Opioid-induced hyperalgesia, or increased pain sensitivity, is also a possibility with long-term use of opioids for chronic pain. Previously, opioid-induced hyperalgesia was thought to be a byproduct of opioid withdrawal, but new research has shown that it can occur at any stage of opioid administration.

Other lesser-known of side effects of long-term opioid use can include:

  • Immunosuppresion: Long-term use of opioids can suppress the body’s immune response, making patients more vulnerable to other health issues. This can be especially difficult for those pain patients with other chronic, immune-related illness.
  • Decreased libido: For men, long-term opioid use can result in lower levels of testosterone production (hypogonadism). In women, this same long-term use can disrupt hormone production, causing amenorrhea (lack of menstrual cycle). In both cases, this can result in a decreased sex drive.
  • Osteoporosis: Opioids have been shown to raise the risk of developing osteoporosis in both men and women.

At Wake Spine and Pain Specialists, we believe that the risks associated with long-term opioid use warrant caution and restraint when it comes to prescribing these medications. Our pain management specialists focus on comprehensive pain diagnosis and management. To that end, we look to a host of other treatments before prescribing opioids.

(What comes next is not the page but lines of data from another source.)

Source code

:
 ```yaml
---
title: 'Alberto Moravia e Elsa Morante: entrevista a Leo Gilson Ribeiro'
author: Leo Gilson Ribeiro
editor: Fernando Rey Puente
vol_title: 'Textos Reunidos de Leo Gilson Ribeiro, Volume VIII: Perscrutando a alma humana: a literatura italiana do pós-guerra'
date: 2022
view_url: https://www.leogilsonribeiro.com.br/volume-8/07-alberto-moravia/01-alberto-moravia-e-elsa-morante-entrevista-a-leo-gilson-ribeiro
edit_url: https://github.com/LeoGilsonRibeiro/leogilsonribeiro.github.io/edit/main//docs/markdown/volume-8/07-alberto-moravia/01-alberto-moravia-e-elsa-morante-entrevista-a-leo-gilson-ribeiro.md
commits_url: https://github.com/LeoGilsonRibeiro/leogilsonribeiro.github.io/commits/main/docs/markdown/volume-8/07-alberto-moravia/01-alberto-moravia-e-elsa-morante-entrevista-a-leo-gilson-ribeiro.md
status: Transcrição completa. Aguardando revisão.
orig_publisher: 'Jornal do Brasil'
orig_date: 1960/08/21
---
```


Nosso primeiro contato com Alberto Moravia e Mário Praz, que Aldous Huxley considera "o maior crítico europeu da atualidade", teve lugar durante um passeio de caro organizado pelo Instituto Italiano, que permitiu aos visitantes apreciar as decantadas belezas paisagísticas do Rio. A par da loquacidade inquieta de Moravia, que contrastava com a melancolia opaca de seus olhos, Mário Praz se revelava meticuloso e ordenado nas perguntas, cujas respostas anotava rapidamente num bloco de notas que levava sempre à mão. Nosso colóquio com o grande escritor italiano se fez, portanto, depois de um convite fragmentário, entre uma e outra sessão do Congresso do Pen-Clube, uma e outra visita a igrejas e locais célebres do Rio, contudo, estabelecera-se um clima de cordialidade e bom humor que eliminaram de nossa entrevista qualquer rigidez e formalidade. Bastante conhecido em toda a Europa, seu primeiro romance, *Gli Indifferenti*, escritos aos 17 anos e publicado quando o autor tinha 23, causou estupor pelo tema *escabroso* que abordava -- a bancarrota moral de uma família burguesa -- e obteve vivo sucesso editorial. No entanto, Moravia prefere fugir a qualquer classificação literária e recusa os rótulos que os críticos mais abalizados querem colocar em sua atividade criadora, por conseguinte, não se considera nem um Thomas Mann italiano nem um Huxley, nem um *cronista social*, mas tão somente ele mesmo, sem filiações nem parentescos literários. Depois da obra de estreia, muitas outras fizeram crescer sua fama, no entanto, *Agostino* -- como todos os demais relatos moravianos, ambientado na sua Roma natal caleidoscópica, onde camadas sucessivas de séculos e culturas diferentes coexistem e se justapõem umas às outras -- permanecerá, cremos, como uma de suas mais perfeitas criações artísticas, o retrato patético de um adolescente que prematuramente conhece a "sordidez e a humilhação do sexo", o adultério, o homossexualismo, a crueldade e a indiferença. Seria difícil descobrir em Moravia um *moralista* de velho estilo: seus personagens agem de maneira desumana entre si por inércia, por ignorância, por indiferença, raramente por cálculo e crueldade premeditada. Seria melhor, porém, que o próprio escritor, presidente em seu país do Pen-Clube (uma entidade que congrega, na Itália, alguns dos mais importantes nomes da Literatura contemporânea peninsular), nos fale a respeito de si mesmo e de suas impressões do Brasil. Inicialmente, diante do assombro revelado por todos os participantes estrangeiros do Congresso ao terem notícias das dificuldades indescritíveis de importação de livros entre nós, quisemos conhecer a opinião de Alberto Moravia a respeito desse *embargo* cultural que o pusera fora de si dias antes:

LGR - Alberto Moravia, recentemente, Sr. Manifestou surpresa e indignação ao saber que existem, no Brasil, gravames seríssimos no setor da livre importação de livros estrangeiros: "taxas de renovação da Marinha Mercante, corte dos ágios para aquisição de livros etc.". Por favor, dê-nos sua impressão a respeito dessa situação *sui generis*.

Conventional treatments may include prescription non-steroidal anti-inflammatory drugs, antidepressants, anticonvulsants, and steroids. We may also look towards minimally-invasive procedures, such as nerve block procedures, or more invasive techniques such as viscosupplementation, spinal cord stimulation, intrathecal pain pumps, or radiofrequency ablation.

Our pain management specialists believe in a holistic approach to chronic pain and also offer many complementary and alternative options for pain relief. These may include:

  • Chiropractic care
  • Physical therapy
  • Acupuncture
  • Massage therapy
  • Hyperbaric oxygen
  • Psychological and behavior interventions
  • Biofeedback and hypnosis
  • Fear avoidance training

While we strive to exhaust all other pain-relieving options prior to prescribing opioids, we recognize that for some patients in specific circumstances, opioids may be their best option for relief. Wake Spine and Pain Specialists follows strict prescribing and monitoring guidelines as set forth by the federal government and works closely with patients to resolve their pain in other ways before utilizing opioids.

Part of working closely with our patients includes discussing and signing an opioid agreement form. This form follows the Centers for Disease Control’s updated opioid prescribing guidelines and includes the following provisions:

  • The agreement acknowledges that opioid therapy is just one part of a patient’s comprehensive treatment plan.
  • Patients are to follow all parts of the holistic, comprehensive pain management plan designed with their doctors to include a number of different therapies. This may mean making lifestyle changes as well as undergoing counseling and other complementary therapies tailored to each individual patient.
  • Doctors prescribe the lowest effective dose and will not increase the dose without thoroughly re-evaluating the patient.
  • Patients agree to regular follow-up visits, urine screenings within 24 hours, and pill counts if requested by their doctor.
  • Doctors and patients will work closely together with all other specialists and physicians to avoid over prescription or concurrent benzodiazepine or opioid prescriptions.

Each part of this opioid agreement form was designed to protect the patient while they are undergoing opioid therapy.

Our goal at Wake Spine and Pain Specialists is to develop the best possible pain management plan for every patient that improves their quality of life. We work as a pain relief team to provide comprehensive diagnostic and therapeutic services at each of our locations. We utilize an extensive array of treatment options specifically designed for each patient. When one of these options is opioid therapy, we provide the support and guidance needed for safe, effective pain relief.